Items from a data source:
* * * * * * *

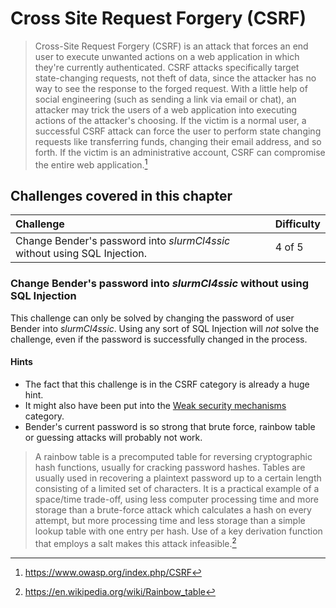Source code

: # Cross Site Request Forgery (CSRF)

> Cross-Site Request Forgery (CSRF) is an attack that forces an end user
> to execute unwanted actions on a web application in which they're
> currently authenticated. CSRF attacks specifically target
> state-changing requests, not theft of data, since the attacker has no
> way to see the response to the forged request. With a little help of
> social engineering (such as sending a link via email or chat), an
> attacker may trick the users of a web application into executing
> actions of the attacker's choosing. If the victim is a normal user, a
> successful CSRF attack can force the user to perform state changing
> requests like transferring funds, changing their email address, and so
> forth. If the victim is an administrative account, CSRF can compromise
> the entire web application.[^1]

## Challenges covered in this chapter

| Challenge                                                                 | Difficulty |
|:--------------------------------------------------------------------------|:-----------|
| Change Bender's password into _slurmCl4ssic_ without using SQL Injection. | 4 of 5     |

### Change Bender's password into _slurmCl4ssic_ without using SQL Injection

This challenge can only be solved by changing the password of user
Bender into _slurmCl4ssic_. Using any sort of SQL Injection will _not_
solve the challenge, even if the password is successfully changed in the
process.

#### Hints

* The fact that this challenge is in the CSRF category is already a huge
  hint.
* It might also have been put into the
  [Weak security mechanisms](weak-security.md) category.
* Bender's current password is so strong that brute force, rainbow table
  or guessing attacks will probably not work.

> A rainbow table is a precomputed table for reversing cryptographic
> hash functions, usually for cracking password hashes. Tables are
> usually used in recovering a plaintext password up to a certain length
> consisting of a limited set of characters. It is a practical example
> of a space/time trade-off, using less computer processing time and
> more storage than a brute-force attack which calculates a hash on
> every attempt, but more processing time and less storage than a simple
> lookup table with one entry per hash. Use of a key derivation function
> that employs a salt makes this attack infeasible.[^2]

[^1]: https://www.owasp.org/index.php/CSRF
[^2]: https://en.wikipedia.org/wiki/Rainbow_table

* * * * * * *

▸ **YOUR ASSIGNMENT**:
Retype only this portion of the data above: the line containing "solve the challenge, even", the line containing "computer processing time and", and all lines between them, exactly.

▸ **RESULT FOR THIS TASK**:
solve the challenge, even if the password is successfully changed in the
process.

#### Hints

* The fact that this challenge is in the CSRF category is already a huge
  hint.
* It might also have been put into the
  [Weak security mechanisms](weak-security.md) category.
* Bender's current password is so strong that brute force, rainbow table
  or guessing attacks will probably not work.

> A rainbow table is a precomputed table for reversing cryptographic
> hash functions, usually for cracking password hashes. Tables are
> usually used in recovering a plaintext password up to a certain length
> consisting of a limited set of characters. It is a practical example
> of a space/time trade-off, using less computer processing time and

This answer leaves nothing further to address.